The largest individuals may grow to 3 meters (9 feet) wide at the bell and its tentacles may stretch more than 30 meters ( almost 100 feet)
They are the largest of the sea jellys (also known as jellyfish) but there are some other species that are more dangerous to people.
The bigger a lions mane jelly grows, the more colorful it becomes! The bells range from yellow to orange to red, older tentacles may be reddish, but for the most part they are clear as translucent jelly.
The larva that survive the harsh winter months feed voraciously in the spring as warmer weather encourages plankton growth, as the jelly grows it can add smaller jellies and small fish to its diet.
The summer is time for serious growth, and divers will find the largest lions mane sea jellies in the autumn. The adults die in the winter possibly because of rough seas and a reduced food supply.

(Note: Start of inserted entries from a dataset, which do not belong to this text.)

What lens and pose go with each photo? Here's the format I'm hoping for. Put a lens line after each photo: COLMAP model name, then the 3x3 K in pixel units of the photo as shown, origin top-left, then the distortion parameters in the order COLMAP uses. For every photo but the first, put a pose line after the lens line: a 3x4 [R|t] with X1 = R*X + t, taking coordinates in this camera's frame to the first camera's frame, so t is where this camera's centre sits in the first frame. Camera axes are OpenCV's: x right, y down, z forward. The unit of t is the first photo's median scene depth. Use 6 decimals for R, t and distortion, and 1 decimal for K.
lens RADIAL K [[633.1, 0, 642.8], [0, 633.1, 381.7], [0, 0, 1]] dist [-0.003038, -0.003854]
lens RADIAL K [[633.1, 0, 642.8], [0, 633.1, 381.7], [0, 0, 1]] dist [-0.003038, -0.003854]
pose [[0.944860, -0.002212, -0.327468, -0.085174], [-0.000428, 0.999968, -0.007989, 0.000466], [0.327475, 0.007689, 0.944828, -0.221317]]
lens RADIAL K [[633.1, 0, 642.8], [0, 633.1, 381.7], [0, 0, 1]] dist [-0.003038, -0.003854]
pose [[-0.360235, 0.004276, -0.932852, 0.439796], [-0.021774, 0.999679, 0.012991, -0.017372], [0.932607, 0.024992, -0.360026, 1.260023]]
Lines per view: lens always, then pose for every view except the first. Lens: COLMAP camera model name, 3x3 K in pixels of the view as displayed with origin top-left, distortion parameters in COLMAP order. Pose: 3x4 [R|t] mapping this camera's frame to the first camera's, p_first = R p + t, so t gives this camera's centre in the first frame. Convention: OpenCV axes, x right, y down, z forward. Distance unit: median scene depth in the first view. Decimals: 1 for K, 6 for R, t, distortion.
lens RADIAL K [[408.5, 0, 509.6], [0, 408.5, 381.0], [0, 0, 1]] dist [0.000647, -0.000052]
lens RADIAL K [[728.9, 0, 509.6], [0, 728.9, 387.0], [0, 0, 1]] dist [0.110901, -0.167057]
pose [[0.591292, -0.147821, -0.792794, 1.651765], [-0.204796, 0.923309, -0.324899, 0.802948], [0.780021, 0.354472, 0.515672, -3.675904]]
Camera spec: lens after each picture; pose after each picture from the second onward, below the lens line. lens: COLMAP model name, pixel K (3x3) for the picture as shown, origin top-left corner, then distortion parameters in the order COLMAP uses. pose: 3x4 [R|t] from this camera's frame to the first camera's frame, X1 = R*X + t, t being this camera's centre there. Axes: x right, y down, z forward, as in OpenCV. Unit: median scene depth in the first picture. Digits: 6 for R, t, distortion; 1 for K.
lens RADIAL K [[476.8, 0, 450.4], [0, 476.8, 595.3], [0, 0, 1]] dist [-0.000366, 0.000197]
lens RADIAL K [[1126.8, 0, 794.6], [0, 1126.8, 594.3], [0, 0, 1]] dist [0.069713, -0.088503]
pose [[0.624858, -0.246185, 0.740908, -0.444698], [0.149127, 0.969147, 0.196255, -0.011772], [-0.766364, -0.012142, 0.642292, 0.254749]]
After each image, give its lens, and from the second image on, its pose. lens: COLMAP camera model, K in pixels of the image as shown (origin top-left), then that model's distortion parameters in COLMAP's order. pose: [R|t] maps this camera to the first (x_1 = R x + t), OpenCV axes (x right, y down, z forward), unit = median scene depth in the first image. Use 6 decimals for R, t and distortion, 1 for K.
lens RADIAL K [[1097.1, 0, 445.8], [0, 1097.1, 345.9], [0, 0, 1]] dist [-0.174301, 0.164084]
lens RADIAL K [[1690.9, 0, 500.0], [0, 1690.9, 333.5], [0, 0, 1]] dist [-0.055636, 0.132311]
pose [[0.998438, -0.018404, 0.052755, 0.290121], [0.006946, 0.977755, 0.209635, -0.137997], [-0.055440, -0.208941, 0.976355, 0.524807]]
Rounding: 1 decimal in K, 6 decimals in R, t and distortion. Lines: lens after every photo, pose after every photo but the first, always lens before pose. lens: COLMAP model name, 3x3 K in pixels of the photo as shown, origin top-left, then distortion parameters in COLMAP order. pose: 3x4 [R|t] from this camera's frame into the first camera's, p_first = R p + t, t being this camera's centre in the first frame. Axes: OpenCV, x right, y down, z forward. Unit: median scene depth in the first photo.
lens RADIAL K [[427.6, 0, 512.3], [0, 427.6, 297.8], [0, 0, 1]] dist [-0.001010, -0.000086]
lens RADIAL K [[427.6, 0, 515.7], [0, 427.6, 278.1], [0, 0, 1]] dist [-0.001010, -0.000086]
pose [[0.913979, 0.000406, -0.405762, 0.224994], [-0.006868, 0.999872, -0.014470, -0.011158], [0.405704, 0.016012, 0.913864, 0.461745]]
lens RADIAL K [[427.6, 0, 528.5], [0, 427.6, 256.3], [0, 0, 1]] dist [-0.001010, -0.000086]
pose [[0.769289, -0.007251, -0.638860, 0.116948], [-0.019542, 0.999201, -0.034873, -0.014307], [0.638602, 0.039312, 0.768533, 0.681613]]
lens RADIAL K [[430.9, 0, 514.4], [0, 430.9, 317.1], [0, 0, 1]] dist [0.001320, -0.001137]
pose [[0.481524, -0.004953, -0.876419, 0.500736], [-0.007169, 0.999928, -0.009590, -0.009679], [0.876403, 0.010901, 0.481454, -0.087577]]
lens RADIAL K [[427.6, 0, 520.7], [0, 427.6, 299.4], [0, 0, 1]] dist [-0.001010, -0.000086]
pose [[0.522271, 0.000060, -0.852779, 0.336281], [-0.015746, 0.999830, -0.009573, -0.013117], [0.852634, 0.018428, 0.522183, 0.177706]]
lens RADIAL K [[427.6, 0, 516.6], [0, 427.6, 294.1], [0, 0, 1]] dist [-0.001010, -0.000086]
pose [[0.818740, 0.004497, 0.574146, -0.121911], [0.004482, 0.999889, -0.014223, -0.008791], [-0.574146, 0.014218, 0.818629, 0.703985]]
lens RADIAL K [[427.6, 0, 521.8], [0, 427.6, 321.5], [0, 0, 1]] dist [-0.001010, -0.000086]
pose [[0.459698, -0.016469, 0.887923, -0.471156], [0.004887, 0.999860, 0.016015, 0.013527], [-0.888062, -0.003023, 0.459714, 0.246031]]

Lions mane jellies do not descend below 60 feet, but a clever feeding method is to start near the surface and sink slowly down allowing the tentacles to spread out in a wide net. the net is hard to see so everything in range is easily engulfed. The tentacles are equipped with small stinging cells otherwise know as nematocysts. The venom is enough to stun the victims and then smaller tentacles guide the food into the jellies mouth.
A Lions mane jelly is washed ashore is a common sight during low tide, but steer clear of those sticky tentacles, their stinging cells, the nematocysts, can still fire when beached on land. Always wash your hands well after coming into contact with a lions mane jelly, as the venom will sting if you accidentally rub your eyes or tough your lips.